-- ASSIGNED TASK --
In the listing below, locate the line containing "7: (595, 1135)" and the line containing "31: (626, 1078)". Output both of them and every line between, exactly as written, and nothing more.

• • • • •

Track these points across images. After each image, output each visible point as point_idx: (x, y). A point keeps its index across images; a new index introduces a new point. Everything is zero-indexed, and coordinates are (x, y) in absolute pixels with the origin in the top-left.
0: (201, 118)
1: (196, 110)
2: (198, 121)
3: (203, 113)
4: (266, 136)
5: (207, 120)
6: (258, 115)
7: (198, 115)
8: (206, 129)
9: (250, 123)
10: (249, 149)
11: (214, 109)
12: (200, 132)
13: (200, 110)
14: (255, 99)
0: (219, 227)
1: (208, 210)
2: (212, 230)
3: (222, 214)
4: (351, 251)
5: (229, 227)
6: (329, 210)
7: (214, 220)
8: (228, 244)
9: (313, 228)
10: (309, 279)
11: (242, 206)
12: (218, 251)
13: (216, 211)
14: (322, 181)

• • • • •

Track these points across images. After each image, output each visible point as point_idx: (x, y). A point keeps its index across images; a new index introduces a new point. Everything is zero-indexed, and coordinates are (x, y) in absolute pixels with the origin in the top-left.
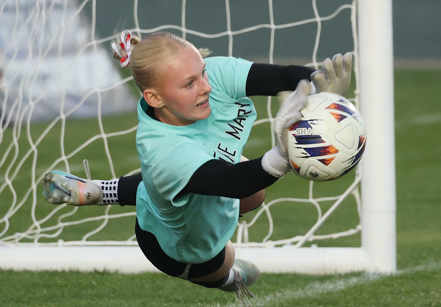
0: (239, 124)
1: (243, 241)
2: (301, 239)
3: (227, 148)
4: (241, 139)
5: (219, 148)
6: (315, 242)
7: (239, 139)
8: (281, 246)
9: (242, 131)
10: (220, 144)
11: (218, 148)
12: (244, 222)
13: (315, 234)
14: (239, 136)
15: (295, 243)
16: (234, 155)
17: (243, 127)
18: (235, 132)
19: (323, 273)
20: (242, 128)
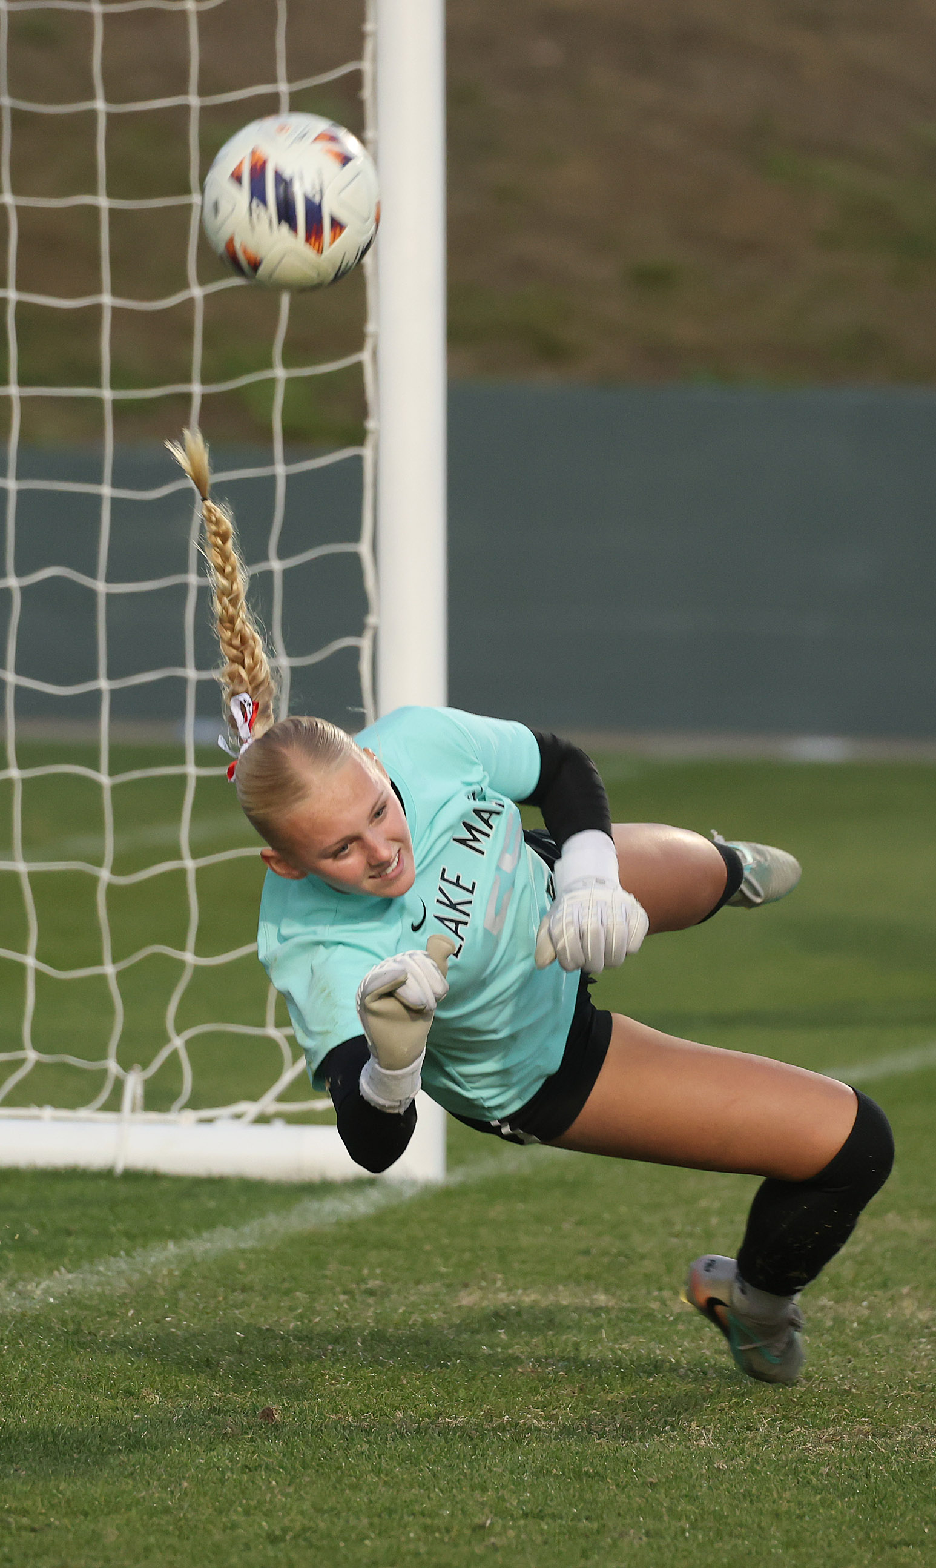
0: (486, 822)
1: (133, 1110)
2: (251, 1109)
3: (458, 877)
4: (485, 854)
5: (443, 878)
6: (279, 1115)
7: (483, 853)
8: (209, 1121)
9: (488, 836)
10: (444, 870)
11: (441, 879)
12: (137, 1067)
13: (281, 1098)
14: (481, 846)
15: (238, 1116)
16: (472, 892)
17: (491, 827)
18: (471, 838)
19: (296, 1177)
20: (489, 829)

• • • • •

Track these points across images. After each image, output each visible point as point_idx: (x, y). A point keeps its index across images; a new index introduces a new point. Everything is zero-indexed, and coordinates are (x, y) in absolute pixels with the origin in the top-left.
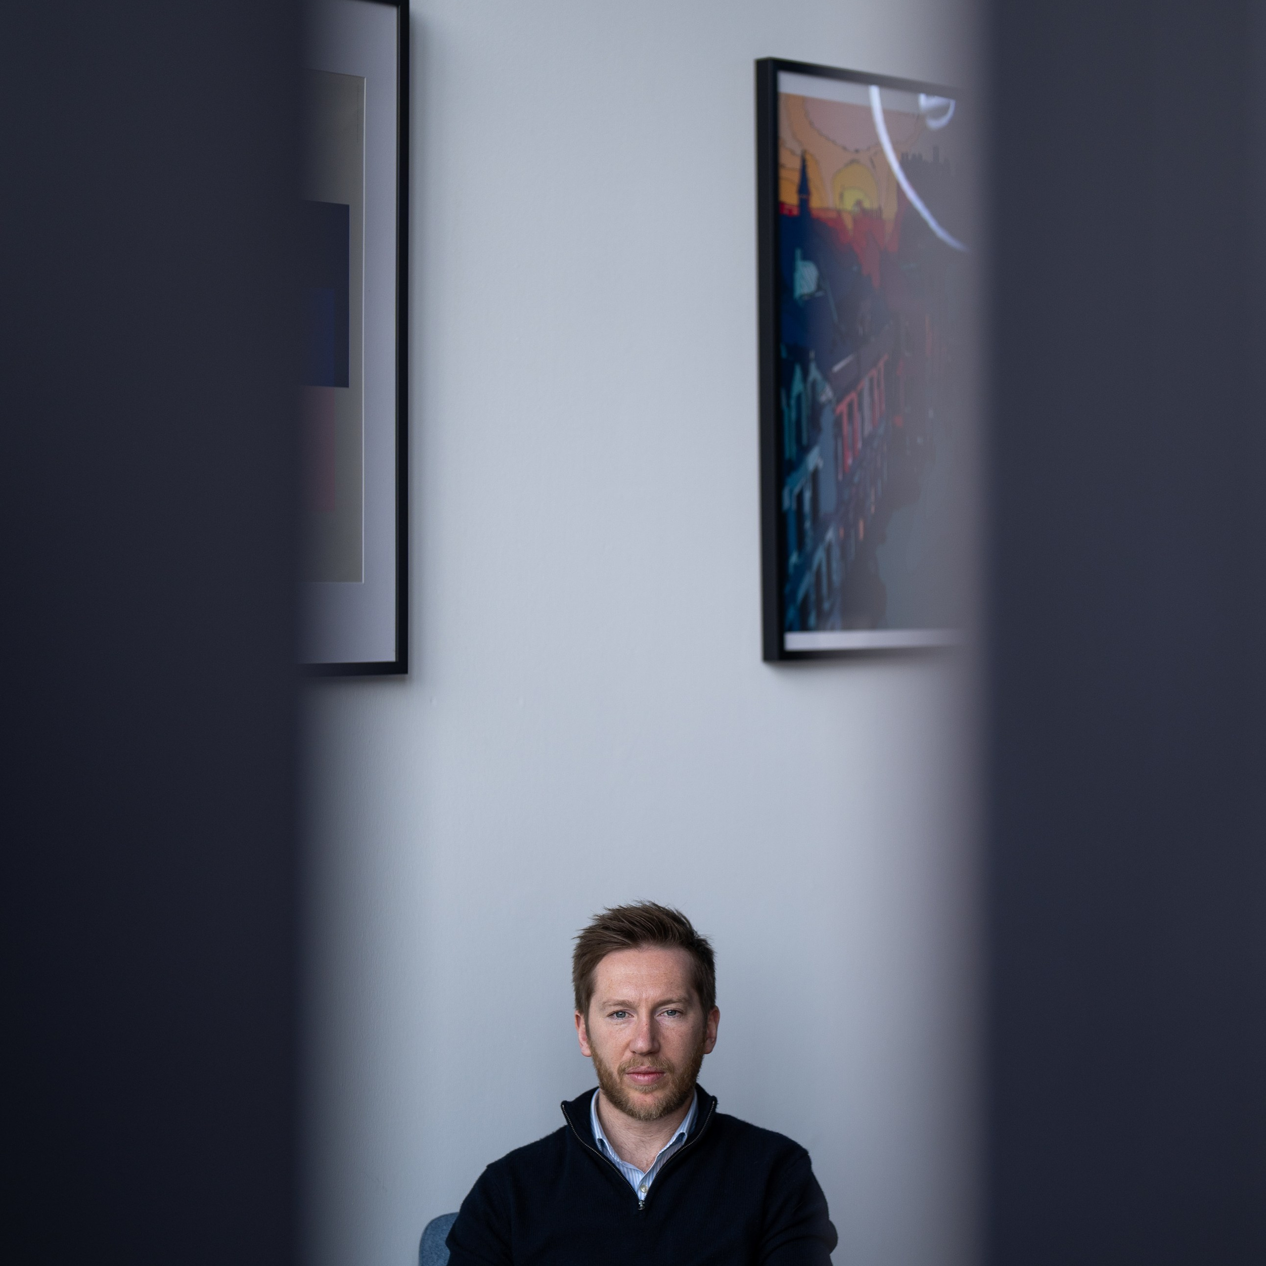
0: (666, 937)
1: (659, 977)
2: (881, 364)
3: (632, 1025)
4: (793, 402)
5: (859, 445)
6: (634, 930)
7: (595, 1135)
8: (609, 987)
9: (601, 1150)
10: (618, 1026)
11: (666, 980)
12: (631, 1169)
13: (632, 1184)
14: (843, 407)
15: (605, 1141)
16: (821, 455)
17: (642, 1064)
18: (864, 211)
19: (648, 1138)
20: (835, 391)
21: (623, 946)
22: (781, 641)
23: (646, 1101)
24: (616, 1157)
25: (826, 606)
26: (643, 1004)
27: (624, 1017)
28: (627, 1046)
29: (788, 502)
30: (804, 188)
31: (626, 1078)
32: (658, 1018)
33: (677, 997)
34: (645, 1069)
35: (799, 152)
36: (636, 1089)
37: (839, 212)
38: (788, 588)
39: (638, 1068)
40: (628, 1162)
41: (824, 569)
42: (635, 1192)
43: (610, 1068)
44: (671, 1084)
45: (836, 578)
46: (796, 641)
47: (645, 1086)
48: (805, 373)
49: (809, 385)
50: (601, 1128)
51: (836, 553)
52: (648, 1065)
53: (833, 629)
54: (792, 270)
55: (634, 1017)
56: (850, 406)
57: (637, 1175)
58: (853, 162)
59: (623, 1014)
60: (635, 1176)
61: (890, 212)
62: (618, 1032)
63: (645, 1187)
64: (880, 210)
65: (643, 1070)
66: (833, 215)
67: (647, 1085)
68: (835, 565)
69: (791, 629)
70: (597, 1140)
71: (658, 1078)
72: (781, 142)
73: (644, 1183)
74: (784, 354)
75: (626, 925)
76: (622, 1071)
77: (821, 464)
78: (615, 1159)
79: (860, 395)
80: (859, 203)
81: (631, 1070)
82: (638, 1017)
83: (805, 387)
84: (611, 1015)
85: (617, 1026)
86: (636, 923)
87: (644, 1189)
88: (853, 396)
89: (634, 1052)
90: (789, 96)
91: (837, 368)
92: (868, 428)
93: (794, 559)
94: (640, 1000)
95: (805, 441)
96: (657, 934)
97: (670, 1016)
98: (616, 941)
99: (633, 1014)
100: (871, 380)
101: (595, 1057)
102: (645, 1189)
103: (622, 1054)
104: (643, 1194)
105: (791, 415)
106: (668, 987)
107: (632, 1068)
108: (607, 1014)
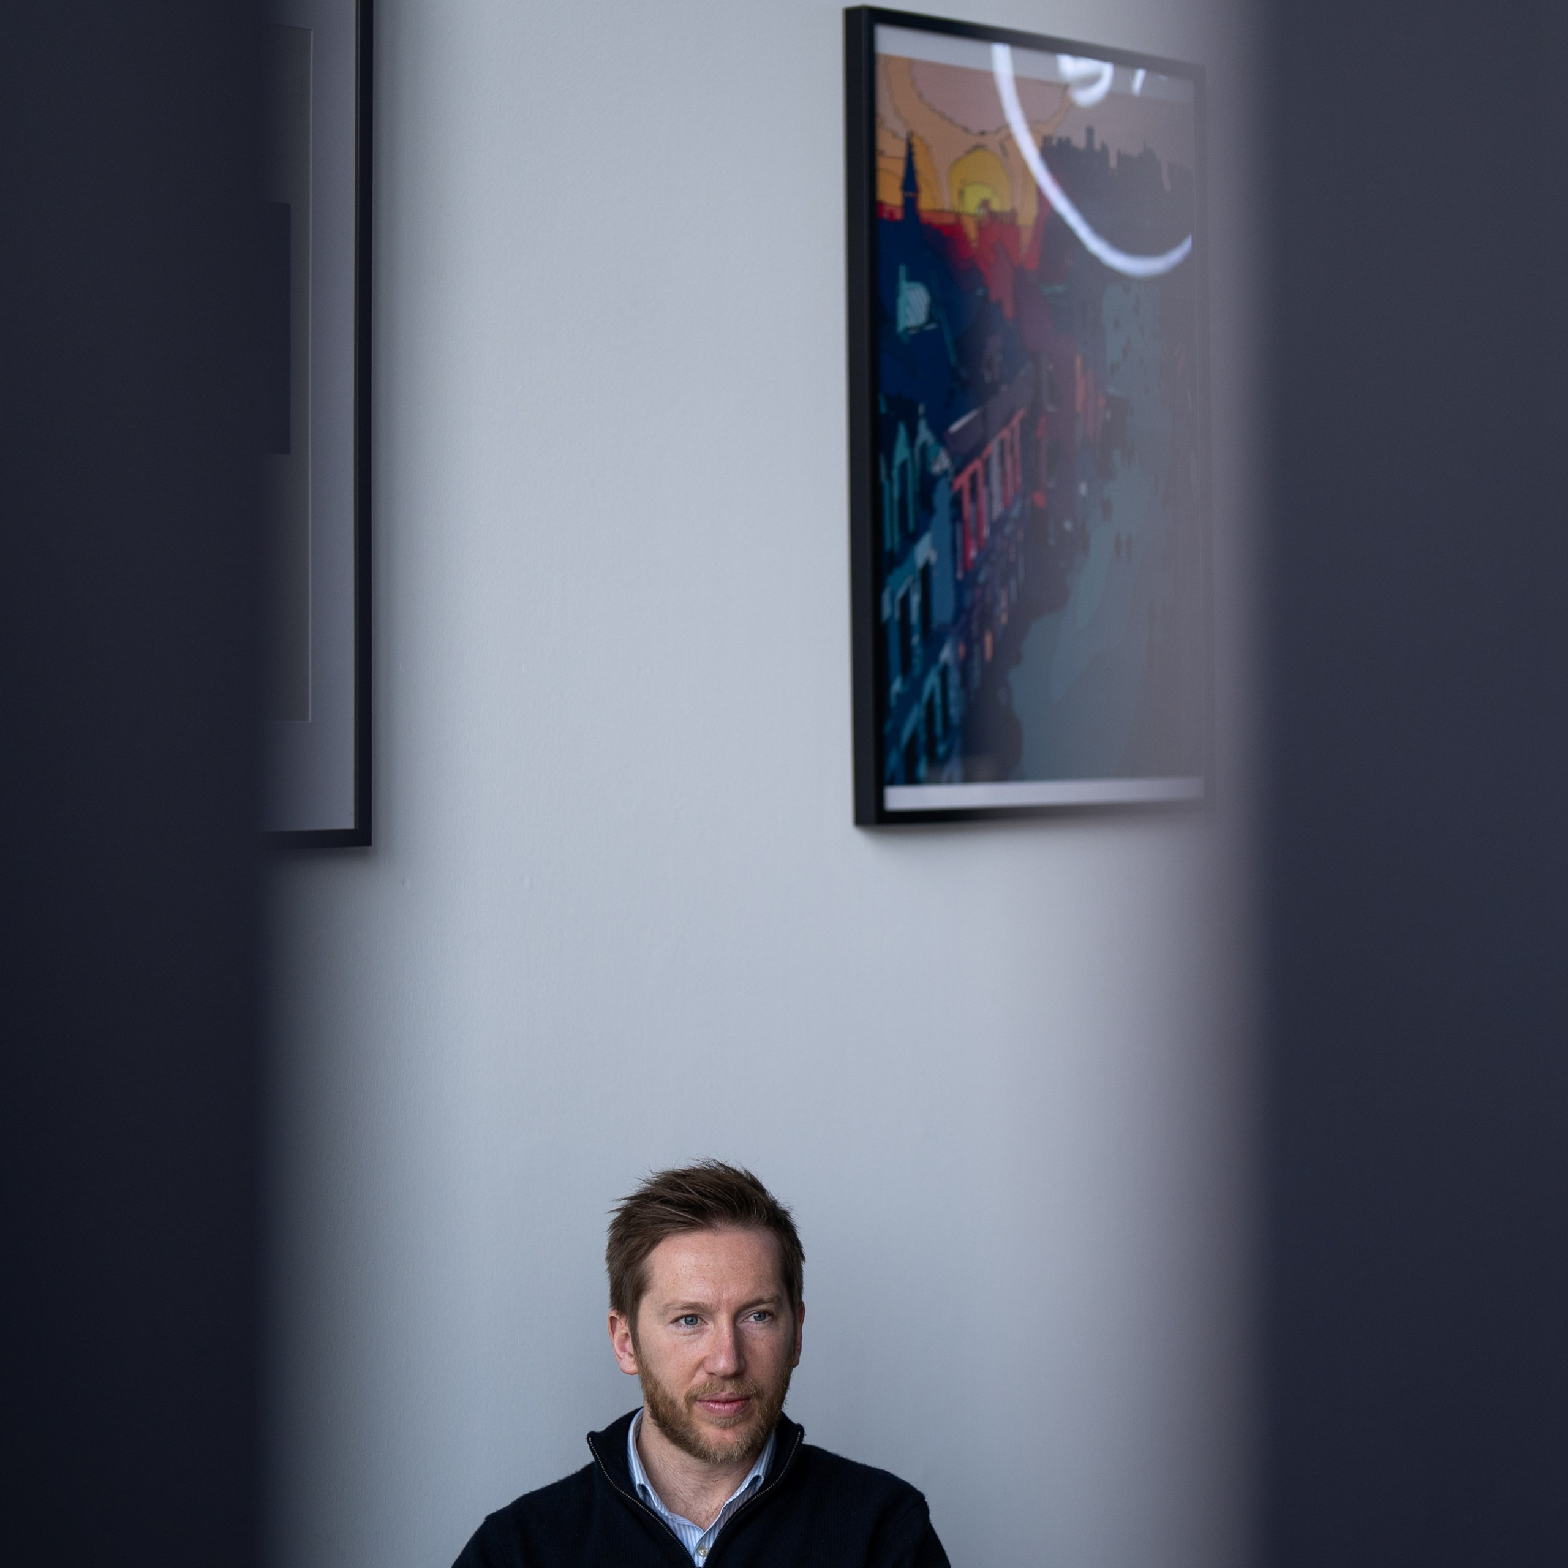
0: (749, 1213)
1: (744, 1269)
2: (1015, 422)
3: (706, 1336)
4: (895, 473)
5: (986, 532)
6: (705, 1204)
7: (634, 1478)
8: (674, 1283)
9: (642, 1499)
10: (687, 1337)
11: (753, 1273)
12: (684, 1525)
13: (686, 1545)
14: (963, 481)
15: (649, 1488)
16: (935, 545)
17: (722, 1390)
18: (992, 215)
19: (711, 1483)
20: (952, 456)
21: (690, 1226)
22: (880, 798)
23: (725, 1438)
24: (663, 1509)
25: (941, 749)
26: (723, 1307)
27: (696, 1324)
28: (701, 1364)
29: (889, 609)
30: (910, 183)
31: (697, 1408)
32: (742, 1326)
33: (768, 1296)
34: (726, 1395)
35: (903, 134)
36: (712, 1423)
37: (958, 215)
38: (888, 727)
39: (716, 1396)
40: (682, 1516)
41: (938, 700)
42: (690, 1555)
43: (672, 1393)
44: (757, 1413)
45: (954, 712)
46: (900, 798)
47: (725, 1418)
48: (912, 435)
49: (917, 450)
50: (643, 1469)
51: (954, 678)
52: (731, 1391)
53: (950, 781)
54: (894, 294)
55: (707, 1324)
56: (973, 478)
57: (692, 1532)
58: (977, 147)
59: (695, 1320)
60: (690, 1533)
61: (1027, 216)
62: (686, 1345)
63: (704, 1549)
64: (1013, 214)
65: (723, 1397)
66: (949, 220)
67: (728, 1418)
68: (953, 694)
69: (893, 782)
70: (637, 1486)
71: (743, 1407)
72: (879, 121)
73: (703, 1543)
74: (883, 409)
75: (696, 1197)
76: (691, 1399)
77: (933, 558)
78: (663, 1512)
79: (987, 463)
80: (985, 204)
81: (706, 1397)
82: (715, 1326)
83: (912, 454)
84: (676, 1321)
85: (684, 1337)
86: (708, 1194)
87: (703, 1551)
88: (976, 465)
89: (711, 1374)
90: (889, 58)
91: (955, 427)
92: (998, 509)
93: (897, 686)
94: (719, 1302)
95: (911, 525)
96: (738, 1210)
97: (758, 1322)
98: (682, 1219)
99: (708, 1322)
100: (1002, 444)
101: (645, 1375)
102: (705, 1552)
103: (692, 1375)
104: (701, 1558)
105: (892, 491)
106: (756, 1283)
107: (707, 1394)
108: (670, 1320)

• • • • •

-- RESPONSE --
7: (595, 1135)
8: (609, 987)
9: (601, 1150)
10: (618, 1026)
11: (666, 980)
12: (631, 1169)
13: (632, 1184)
14: (843, 407)
15: (605, 1141)
16: (821, 455)
17: (642, 1064)
18: (864, 211)
19: (648, 1138)
20: (835, 391)
21: (623, 946)
22: (781, 641)
23: (646, 1101)
24: (616, 1157)
25: (826, 606)
26: (643, 1004)
27: (624, 1017)
28: (627, 1046)
29: (788, 502)
30: (804, 188)
31: (626, 1078)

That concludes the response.